The new system will eliminate the Deep Well Royalty Program, the largest oil and gas subsidy, as well as other outdated and inefficient programs, such as the Marginal Well, Ultramarginal Well, Low Productivity Well Rate Reduction and the Clean Growth Infrastructure Royalty programs.
The new system will apply to all new wells. It will be phased in during two years starting on Sept. 1, 2022. In 2017, Alberta announced it would modernize its royalty system over a 10-year period.
“This new system is long overdue and will replace an outdated system that was in place for nearly three decades,” said Bruce Ralston, Minister of Energy, Mines and Low Carbon Innovation. “This will support vital public services, such as roads and hospitals, while advancing continued environmental protection for British Columbians.”
A new minimum royalty rate of 5% will be in effect, which is a significant increase from the current 3%. This increase will provide more revenue for public services and climate action. It also recognizes the surplus of credits that companies have accumulated and the need for British Columbians to get a fair return.

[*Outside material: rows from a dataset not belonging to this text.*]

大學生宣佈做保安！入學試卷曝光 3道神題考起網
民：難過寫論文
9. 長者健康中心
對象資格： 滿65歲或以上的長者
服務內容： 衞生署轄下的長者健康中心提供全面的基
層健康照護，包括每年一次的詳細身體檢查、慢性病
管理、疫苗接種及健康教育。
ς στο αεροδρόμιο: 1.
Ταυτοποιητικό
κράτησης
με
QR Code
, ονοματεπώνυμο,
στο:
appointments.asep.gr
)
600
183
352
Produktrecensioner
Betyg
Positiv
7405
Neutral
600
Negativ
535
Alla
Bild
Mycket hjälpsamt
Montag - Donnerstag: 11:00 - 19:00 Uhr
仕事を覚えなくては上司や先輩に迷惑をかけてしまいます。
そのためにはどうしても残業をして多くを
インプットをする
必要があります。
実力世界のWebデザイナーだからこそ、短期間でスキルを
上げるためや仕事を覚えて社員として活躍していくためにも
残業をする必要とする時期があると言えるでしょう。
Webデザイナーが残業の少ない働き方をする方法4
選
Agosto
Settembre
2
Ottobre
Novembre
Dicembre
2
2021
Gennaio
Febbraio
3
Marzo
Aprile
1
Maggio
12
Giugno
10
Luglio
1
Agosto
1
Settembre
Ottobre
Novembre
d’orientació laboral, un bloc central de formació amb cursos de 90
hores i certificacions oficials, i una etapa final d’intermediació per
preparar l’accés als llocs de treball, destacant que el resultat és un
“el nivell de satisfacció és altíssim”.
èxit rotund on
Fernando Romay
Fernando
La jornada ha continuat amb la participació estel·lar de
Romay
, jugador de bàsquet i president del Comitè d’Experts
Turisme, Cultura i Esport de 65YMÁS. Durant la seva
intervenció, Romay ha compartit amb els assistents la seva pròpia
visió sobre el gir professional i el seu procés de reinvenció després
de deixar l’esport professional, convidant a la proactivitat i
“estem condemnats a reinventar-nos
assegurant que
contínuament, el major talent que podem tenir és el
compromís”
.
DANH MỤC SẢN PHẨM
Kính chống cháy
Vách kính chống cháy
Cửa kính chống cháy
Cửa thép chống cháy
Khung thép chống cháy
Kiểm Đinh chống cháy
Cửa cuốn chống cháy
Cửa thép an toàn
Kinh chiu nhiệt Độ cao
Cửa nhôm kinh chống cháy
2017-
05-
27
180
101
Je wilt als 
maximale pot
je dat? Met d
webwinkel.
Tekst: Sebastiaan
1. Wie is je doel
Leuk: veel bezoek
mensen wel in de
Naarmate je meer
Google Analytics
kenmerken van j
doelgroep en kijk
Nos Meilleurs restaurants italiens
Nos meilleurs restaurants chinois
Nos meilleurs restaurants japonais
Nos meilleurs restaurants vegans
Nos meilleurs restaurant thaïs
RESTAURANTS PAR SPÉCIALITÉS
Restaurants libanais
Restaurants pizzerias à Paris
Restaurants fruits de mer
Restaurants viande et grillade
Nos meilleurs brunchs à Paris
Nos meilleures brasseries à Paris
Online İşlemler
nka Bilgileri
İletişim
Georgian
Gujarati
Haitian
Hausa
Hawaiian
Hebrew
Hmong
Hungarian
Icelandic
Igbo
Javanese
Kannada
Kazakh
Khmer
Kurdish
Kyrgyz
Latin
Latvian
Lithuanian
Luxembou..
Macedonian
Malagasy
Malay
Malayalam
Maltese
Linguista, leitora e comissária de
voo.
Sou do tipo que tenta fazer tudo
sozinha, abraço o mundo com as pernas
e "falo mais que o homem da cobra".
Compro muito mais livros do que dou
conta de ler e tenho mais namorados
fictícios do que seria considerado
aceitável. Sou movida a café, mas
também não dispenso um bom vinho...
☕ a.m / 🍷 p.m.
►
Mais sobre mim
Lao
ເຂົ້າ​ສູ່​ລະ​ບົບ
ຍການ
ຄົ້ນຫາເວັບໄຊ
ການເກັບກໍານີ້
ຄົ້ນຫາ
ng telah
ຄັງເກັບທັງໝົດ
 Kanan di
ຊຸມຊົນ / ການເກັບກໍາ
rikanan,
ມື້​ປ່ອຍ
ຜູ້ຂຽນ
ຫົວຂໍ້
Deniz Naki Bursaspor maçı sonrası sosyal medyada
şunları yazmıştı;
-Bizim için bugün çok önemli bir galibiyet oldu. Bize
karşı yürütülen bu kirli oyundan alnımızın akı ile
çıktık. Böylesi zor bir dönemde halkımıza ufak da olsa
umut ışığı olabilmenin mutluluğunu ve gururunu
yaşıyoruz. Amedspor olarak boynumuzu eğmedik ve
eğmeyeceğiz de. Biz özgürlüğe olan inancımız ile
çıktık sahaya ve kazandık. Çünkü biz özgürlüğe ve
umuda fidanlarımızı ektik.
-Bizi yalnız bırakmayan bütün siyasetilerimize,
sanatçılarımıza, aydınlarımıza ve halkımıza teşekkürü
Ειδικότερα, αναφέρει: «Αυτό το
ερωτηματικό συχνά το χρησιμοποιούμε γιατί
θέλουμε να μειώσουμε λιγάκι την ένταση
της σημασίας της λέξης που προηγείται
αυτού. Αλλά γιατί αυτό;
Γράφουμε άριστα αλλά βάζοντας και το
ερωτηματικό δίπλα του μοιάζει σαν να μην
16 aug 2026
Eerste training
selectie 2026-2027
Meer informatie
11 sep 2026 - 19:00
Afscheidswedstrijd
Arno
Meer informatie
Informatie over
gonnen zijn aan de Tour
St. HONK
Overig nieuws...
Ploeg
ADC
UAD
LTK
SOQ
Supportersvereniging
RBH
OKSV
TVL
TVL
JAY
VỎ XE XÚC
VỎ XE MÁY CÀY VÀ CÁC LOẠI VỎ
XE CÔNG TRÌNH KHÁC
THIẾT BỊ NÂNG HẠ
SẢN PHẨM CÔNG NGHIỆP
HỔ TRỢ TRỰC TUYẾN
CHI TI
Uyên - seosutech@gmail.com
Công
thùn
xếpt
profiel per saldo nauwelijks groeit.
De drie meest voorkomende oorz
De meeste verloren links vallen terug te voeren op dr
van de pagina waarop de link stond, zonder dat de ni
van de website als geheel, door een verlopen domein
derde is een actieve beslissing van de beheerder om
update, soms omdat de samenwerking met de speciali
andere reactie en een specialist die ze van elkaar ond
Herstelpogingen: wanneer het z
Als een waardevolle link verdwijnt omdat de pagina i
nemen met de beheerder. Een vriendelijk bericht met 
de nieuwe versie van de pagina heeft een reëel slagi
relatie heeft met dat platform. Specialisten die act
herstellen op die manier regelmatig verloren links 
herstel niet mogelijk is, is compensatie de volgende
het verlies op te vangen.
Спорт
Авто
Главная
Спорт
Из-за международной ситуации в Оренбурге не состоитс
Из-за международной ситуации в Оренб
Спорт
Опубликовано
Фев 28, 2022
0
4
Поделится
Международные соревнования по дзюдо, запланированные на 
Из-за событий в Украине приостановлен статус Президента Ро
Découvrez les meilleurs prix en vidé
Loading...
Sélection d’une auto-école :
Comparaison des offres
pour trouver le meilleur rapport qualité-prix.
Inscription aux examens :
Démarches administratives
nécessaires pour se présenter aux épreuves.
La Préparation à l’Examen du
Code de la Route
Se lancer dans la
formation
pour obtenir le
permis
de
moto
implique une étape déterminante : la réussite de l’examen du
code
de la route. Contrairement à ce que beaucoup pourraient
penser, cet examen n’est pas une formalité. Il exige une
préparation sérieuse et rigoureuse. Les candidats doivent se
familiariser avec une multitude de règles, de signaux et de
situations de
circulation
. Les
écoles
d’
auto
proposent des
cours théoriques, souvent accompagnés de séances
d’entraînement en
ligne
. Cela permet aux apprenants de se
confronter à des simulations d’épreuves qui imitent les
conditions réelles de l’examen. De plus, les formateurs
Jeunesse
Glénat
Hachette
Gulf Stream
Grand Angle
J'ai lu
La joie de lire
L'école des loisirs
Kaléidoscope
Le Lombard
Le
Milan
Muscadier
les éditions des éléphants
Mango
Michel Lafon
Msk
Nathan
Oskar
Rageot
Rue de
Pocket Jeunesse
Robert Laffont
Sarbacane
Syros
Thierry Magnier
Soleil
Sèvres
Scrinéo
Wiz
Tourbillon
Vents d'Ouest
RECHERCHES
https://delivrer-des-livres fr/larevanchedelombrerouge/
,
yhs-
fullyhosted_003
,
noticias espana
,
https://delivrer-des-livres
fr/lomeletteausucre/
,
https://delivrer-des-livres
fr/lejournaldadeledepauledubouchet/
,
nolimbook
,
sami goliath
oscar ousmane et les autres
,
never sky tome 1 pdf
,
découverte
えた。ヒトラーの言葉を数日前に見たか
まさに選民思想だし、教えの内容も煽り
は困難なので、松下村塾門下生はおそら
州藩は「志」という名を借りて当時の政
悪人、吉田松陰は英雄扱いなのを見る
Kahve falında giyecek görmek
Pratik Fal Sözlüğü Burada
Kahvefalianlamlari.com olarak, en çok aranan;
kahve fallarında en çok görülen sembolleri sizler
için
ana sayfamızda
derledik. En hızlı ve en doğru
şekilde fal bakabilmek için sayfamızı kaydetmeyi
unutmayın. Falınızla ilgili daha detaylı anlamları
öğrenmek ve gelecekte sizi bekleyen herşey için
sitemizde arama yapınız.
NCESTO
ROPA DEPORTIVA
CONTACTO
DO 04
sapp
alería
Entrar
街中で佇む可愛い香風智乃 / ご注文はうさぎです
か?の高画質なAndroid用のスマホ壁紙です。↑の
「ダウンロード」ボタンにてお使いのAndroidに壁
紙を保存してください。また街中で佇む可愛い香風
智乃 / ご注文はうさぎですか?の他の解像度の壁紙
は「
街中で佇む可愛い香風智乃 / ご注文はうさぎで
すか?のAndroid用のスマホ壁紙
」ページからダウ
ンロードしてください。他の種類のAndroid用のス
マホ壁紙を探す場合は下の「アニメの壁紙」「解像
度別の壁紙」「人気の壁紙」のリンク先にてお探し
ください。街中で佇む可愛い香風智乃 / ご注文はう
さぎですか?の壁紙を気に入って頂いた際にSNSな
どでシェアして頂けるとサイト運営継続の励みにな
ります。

“The new system is a good start to simplify, modernize, and eliminate outdated programs,” said Nancy Olewiler, director and professor, school of public policy, Simon Fraser University. “I look forward to seeing the new system implemented and more details on how the Government of British Columbia will continue to use the royalty system to incent efficient production and maximize shared value for British Columbians.”
Under the new system, existing credits will expire in four years unless transferred to an environmentally focused land healings and emissions reductions pool. Using this pool, companies may use credits to fund healing the land and emission-reduction work, but only if it is beyond regulatory requirements.
This new system is the outcome of extensive public engagement that included industry, environmental groups and First Nations. Most of the feedback favoured a revamped framework that puts British Columbians first and protects the environment.